(The Hill) — Confirmed suicides across the U.S. peaked in 2018 with more than 48,000 deaths, but declined in 2019 and 2020, according to new data from the Centers for Disease Control and Prevention (CDC).
From 2019 to 2020, the number of suicides in the U.S. fell 3 percent, with 47,511 confirmed suicides in 2019 and 45,979 in 2020, the CDC reported last week.
“The second consecutive year of declining suicide rates in the United States is encouraging,” researchers wrote. “Suicide is preventable. A comprehensive approach to suicide prevention is urgently needed in all states to continue to build on the progress that began in 2019.”
The data was released amid a pandemic thought to have exacerbated mental illness, especially among the younger Generation Z age group.
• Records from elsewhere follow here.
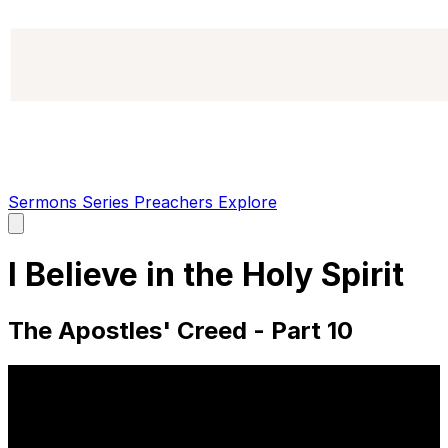
Sermons
Series
Preachers
Explore
Open
main
menu
I Believe in the Holy Spirit
The Apostles' Creed - Part 10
While the data shows suicide rates decline in the past two years, among persons aged 10 to 64, suicide is still among the 10 leading causes of death, according to the CDC, and many people still struggle with suicidal thoughts.
“During 2020, a total of 12.2 million U.S. adults reported serious thoughts of suicide and 1.2 million attempted suicide,” the study reads.
Preliminary data detailing the drop in suicides was released back in November.
Other statistics show worrying trends, including an increase in confirmed suicides for Hispanic males and multiracial females from 2019 to 2020.
In 2020, males accounted for 79 percent of all suicides, while suicide rates were highest among non-Hispanic American Indian or Alaska Natives, with non-Hispanic whites second highest.
Firearms accounted for 53 percent of all suicides in 2020, while rural counties have higher suicide rates.
From 1999 to 2020, nearly 840,000 people have committed suicide, with the overall suicide rate about 30 percent higher in 2020 compared to 2000, the CDC says.